The feeling of being unique, acknowledged, confirmed, seen, heard, needed and important. Here we are also different, some people are seen and heard often, and want to be in the limelight in different ways.
Unless we get confirmation that we are doing something good, we will do something bad so that we get confirmation. A child who lays down in a shop and screams often receives immediate attention from others. Just as people who are sick or in poor psychological health (if they are not so bad so that we become afraid of them).
So that we are not all big egos who only care about ourselves, we have a another need, namely the need for connection.
The feeling of having contact with others, to be accepted by others. To be allowed to give love and to be loved. We need to be together, to belong to one or more groups, for example with our colleagues at work, the volleyball team, the girl friends, the biochemists, the Swedes.
To be allowed to give love because it's beautiful and not to get love back (then you are looking to get significance.) As we usually do with children and animals, they do not need to perform to get love.
Clarification of the first four needs
To clarify the four basics needs more, lets look at a few examples of behaviors that reflect the different needs.
- Certainty: You often think of what the safest way to do something is. You dislike change.
- Uncertainty: You love change and to be outside your comfort zone.
- Significance: You put yourself before the group even if it means that you may not be included or that it has a negative effect on others. You prioritize achievement before the relationship.
- Connection: You put the group before yourself and the opinions of others are more important than yours. Relationships come before achievement.
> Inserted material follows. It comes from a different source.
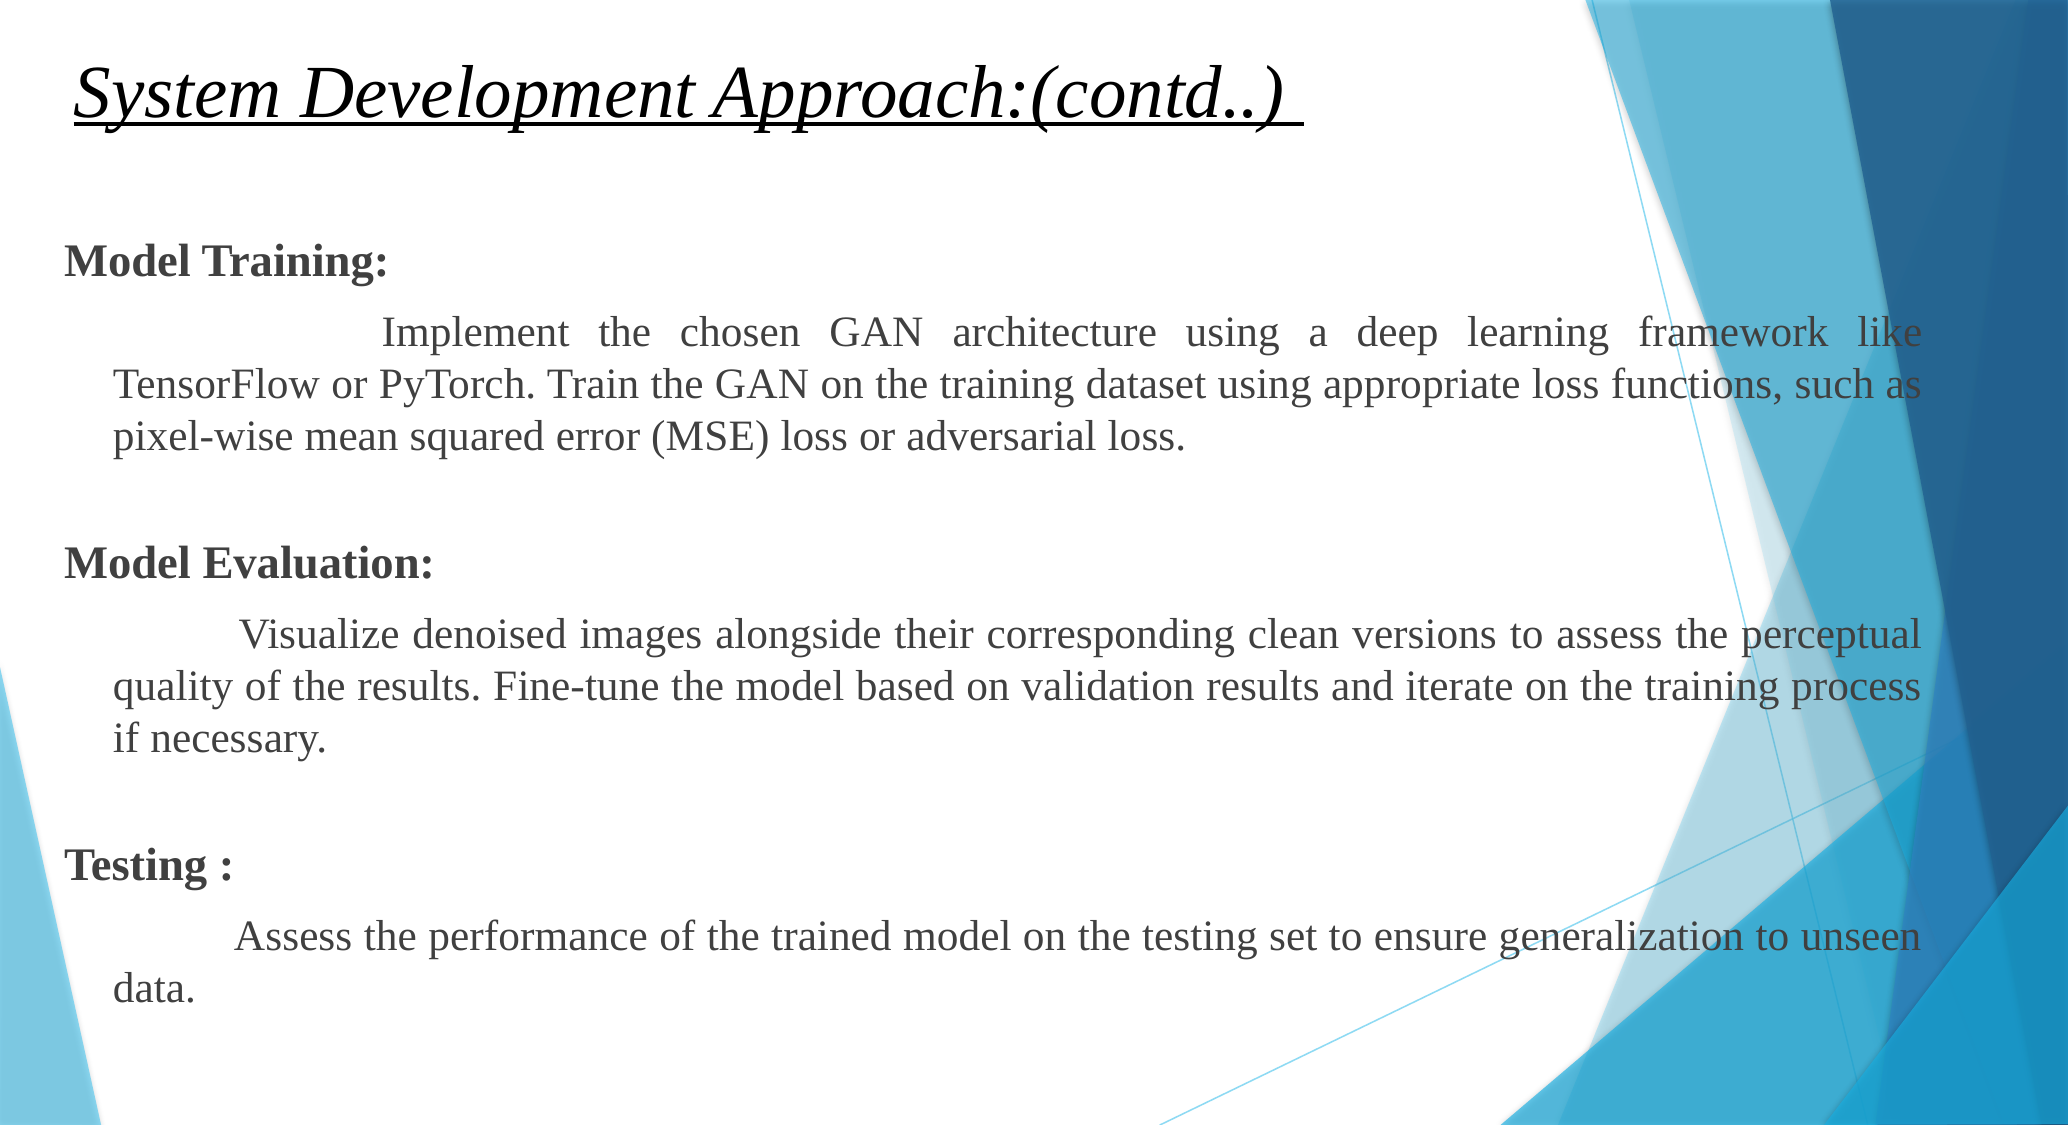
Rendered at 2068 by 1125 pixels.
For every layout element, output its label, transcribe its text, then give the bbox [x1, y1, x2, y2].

We value the needs of differently
We evaluate and prioritize these four needs differently and we also rank them differently. Four different lists of priorities for four fictitious people can look as follows.
|Person A||Person B||Person C||Person D|
|Table created by RelationshipSchool.com|
|1. Certainty||1. Connection||1. Significance||1. Uncertainty|
|2. Significance||2. Uncertainty||2. Certainty||2. Connection|
|3. Uncertainty||3. Significance||3. Connection||3. Certainty|
|4. Connection||4. Certainty||4. Uncertainty||4. Significance|
These four different personalities will focus on different things in life and will therefore make different decisions in identical situations. They will also look at life and what is happening from different perspectives.
Markus: It can also be challenging in a relationship to manage and satisfy different priorities of those needs. For example, if your partner has certainty at the top of their list and want to book all-inclusive holidays, where everything is orderly and clear with predetermined schedules.
Let's say you on the other have uncertainty as your top priority and want to book one or two weeks deep in the Amazon jungle going on a safari in rickety wood canoes. It can lead to interesting discussions at the dinner table when you plan your next holiday.
If you on top of that do not have the ability to listen to each other, the awareness of these different needs and the confidence to dare to meet some or all of the other's needs, the risk of painful conflicts is large. It often happens that we have an inability to stop and listen to the needs rather than to end up in long discussions about substantive issues.
Need I add that everything above is based on personal experiences in both my previous intimate and work relationships? In the case of work relationships the case may be about how we are planning projects with timelines, etc. that becomes the arena where our different needs collide.